For 100 years, American cities have prioritized the automobile, and it's understandable that people would question any approach that questions this status quo. However, in his Nov. 5 screed against the proliferation of Minneapolis' bike lanes ("Lane-brained"), Doug Berdie makes few convincing points.
He especially blasts the bike lanes on 26th and 28th Streets as well as those on Park and Portland Avenues. I have driven on those streets before and after the bike lanes, and definitely felt safer after bike lanes were installed. Those residential streets felt like freeways at times, and speed limits were routinely ignored; they are much safer now for pedestrians, cyclists and drivers. And people who live along those thoroughfares likely enjoy the lack of whizzing traffic for hours each day.
Berdie is right that humans don't make transportation decisions based on strict logic; it is amazing that people insist on driving to and from the downtown cores when parking and car ownership is so expensive and traffic such a burden. Several reasons given are easily overcome: If you need groceries, app services will deliver them; if you miss your carpool or bus, take an Uber or Lyft, the true game-changers of the current transportation system.
Most puzzling about the pushback against bike lanes is the perception that cars are somehow "under attack." With our web of interstates, state highways, county roads and massive 4,000-plus-mile city pavement grid, bike lanes are hardly taking over. Anyone wanting to drive a car can still do so quite easily, and to argue anything else is absurd and downright insulting to those who can't afford to own a car.
Planning needs to prioritize pedestrians, cyclists, mass transit and cars, in that order. The coming decades will see our urban landscape completely transformed due to increased population density, self-driving cars, and ride-sharing and other transit options that eschew the automobile. This will benefit society greatly for myriad reasons, and I am proud that Minneapolis has the planning vision to look 20 years ahead and not 20 behind.
Jason Walker, Minneapolis
• • •
Berdie claims that drivers are confused with new protected bike lanes on 26th and 28th Streets. He obviously hasn't been here recently. Traffic is calmer, safer and flows fine almost all of the time. Drivers may have been confused the first few days but have adjusted. Bikers have, too. Elderly people, teenagers, and families with kids now ride their bikes in the new lanes where they would they would have never ventured before.
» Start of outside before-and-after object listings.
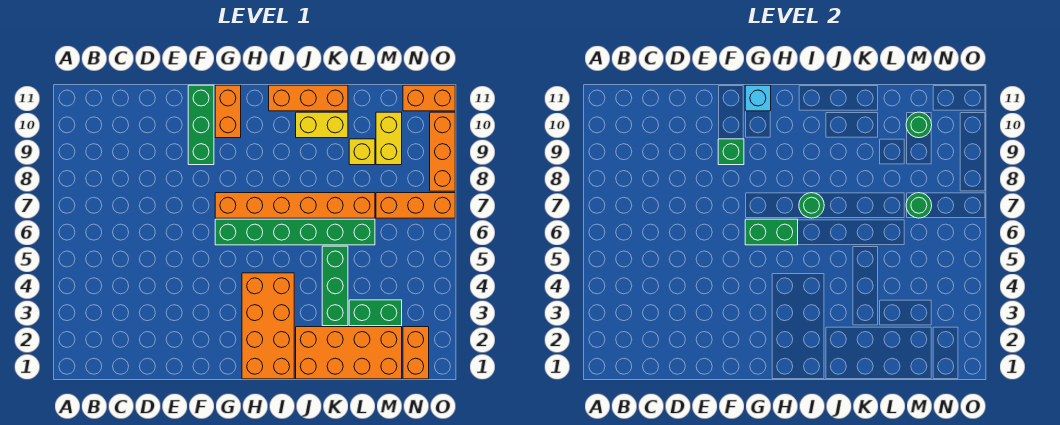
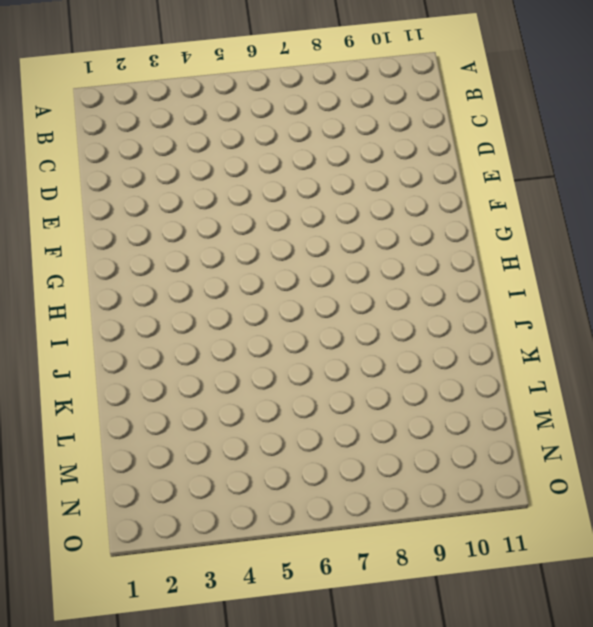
none -> green brick F9:F11 level 1
none -> green brick G6:L6 level 1
none -> orange brick G7:L7 level 1

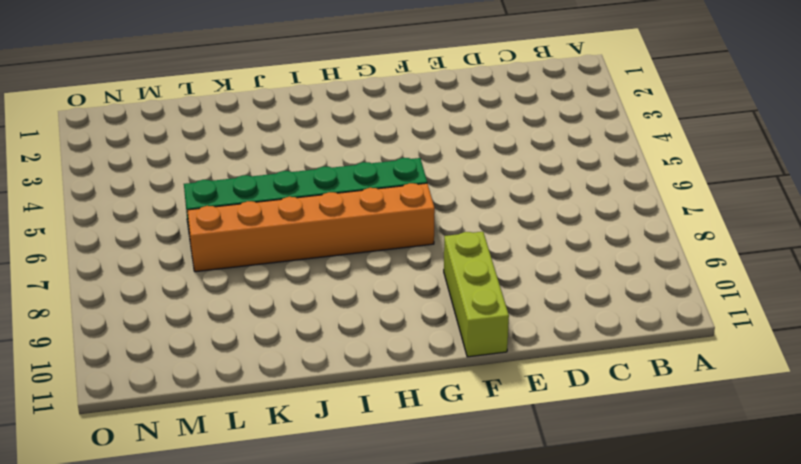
lime brick F9:F11 level 1 -> green brick F9:F11 level 1
none -> orange brick G10:G11 level 1
none -> orange brick H1:I4 level 1
none -> orange brick I11:K11 level 1

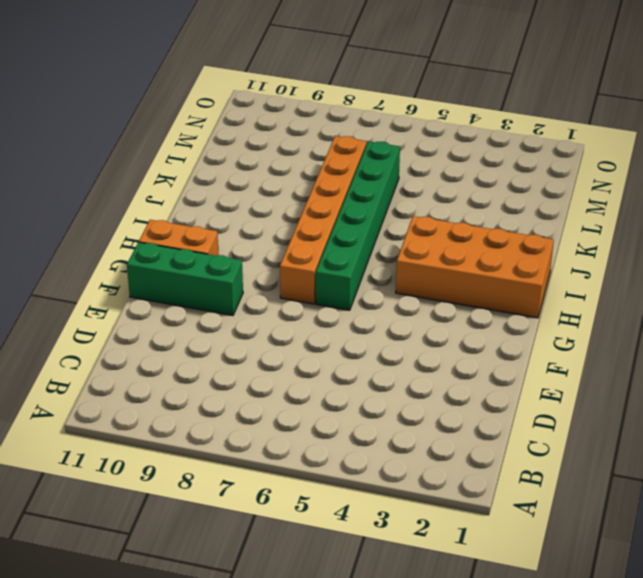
none -> orange brick I11:K11 level 1
none -> orange brick J1:M2 level 1
none -> yellow brick J10:K10 level 1

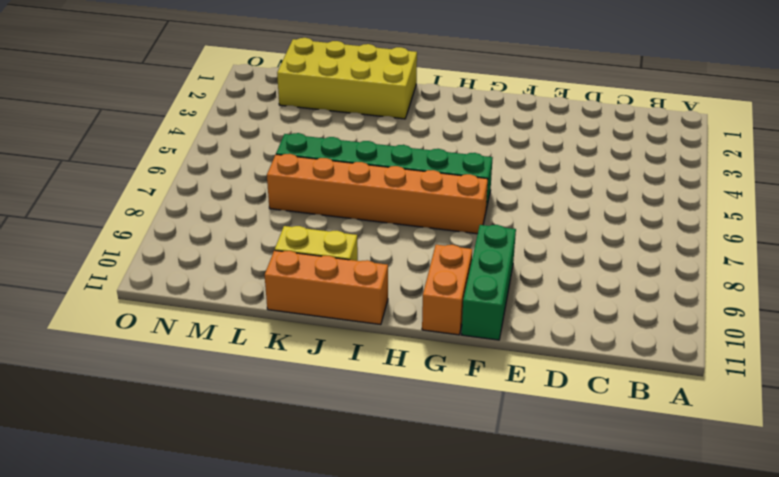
yellow brick J1:M2 level 1 -> orange brick J1:M2 level 1
none -> orange brick H1:I4 level 1
none -> green brick K3:K5 level 1
none -> green brick L3:M3 level 1

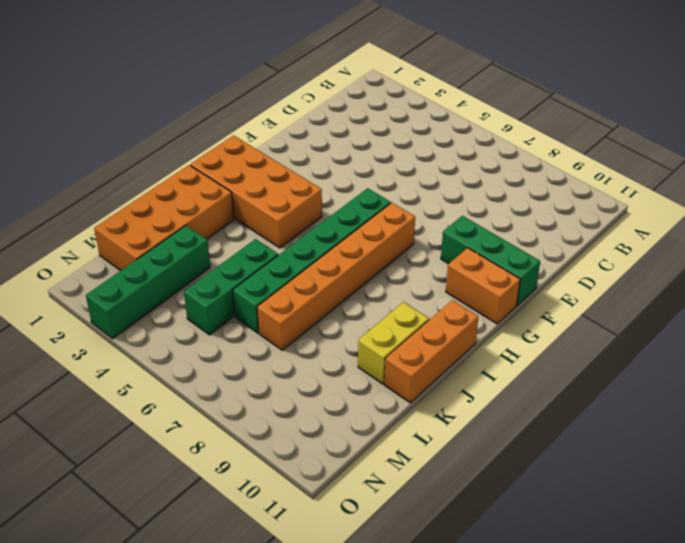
green brick K5:M5 level 1 -> green brick K3:K5 level 1
green brick L3:O3 level 1 -> green brick L3:M3 level 1
none -> yellow brick L9 level 1
none -> orange brick M7:O7 level 1
none -> yellow brick M9:M10 level 1

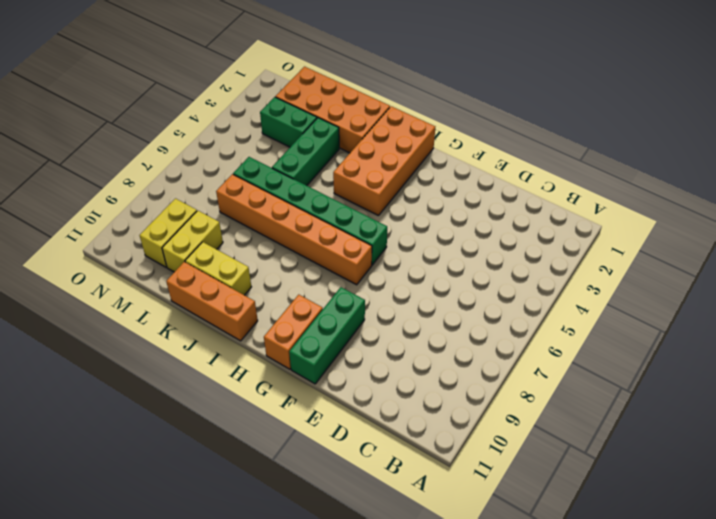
yellow brick L9:L10 level 1 -> yellow brick L9 level 1
none -> orange brick M7:O7 level 1
none -> orange brick N1:N2 level 1
none -> orange brick N11:O11 level 1

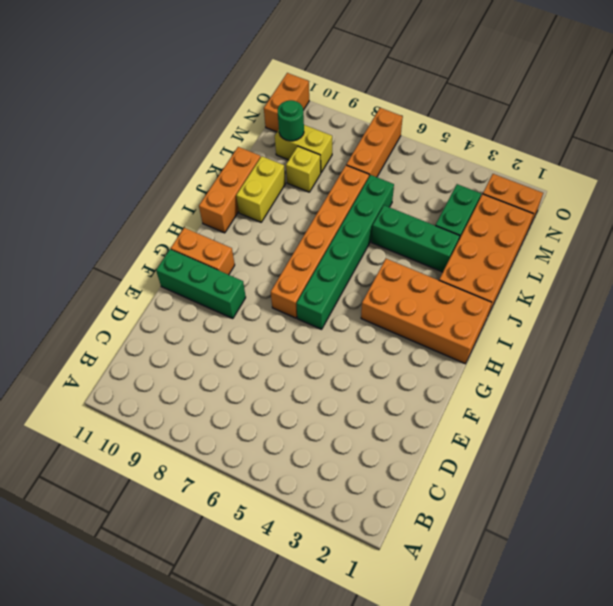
none -> orange brick O8:O10 level 1
none -> green brick F9 level 2
none -> green brick G6:H6 level 2

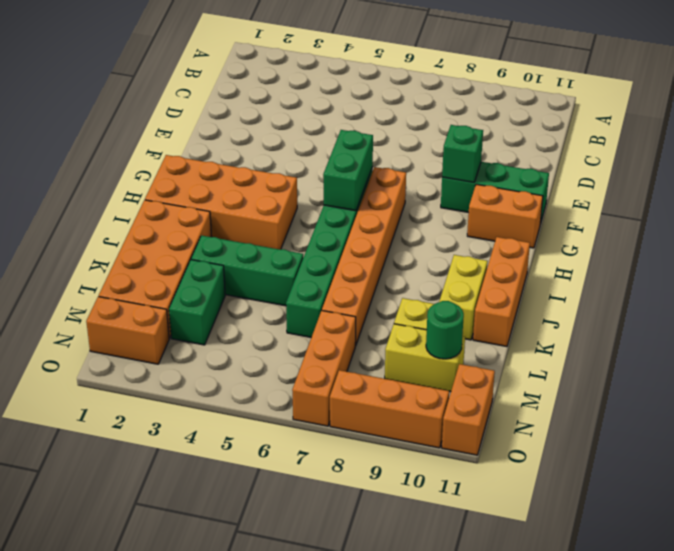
none -> cyan brick G11 level 2
none -> green round brick I7 level 2
none -> green round brick M7 level 2

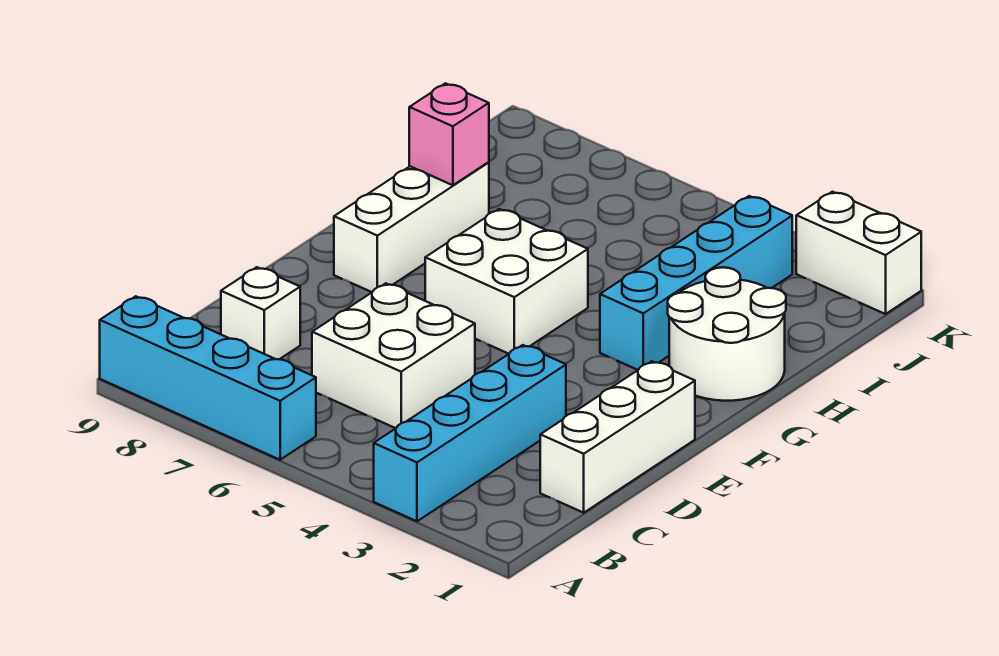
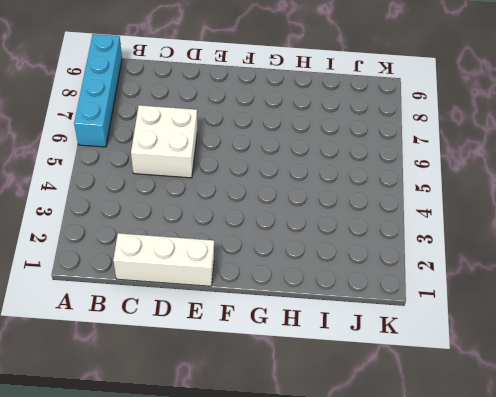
none -> cyan brick A3:D3 level 1
none -> white brick C8 level 1

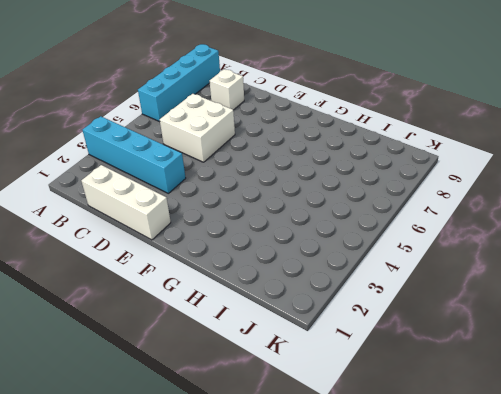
none -> white brick F5:G6 level 1
none -> white brick F8:H8 level 1

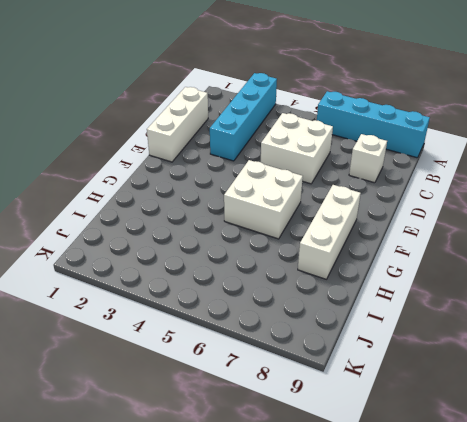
none -> white round brick G1:H2 level 1
none -> cyan brick G3:J3 level 1

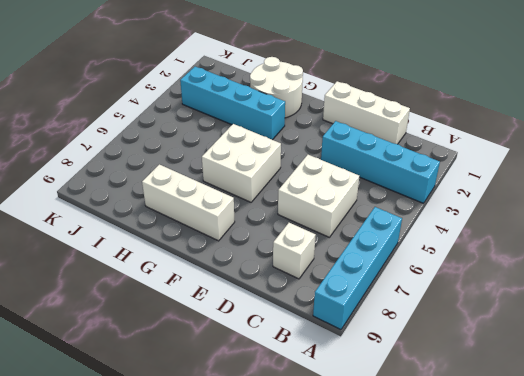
none -> white brick K1:K2 level 1
none -> pink brick H8 level 2

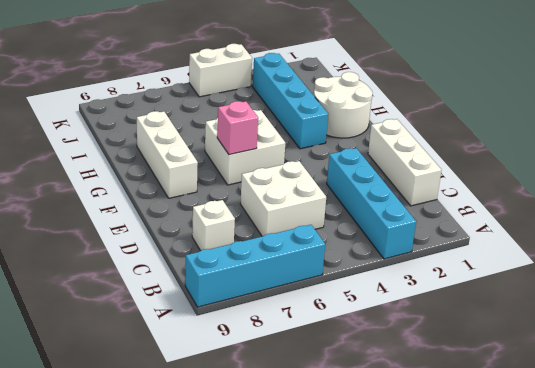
pink brick F6 level 2 -> pink brick H8 level 2
white brick K4:K5 level 1 -> white brick K1:K2 level 1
Berdie claims that having a Greenway nearby negates the need for a protected bike lane on 26th and 28th. Hmmm. By that same logic we might ask why a car route is needed on 26th and 28th Streets, when one is obviously provided on nearby Lake Street! Maybe cars should only be allowed on every 10th street or so, and leave the others for kids to play. More realistically, let's have complete streets where all people can travel with dignity.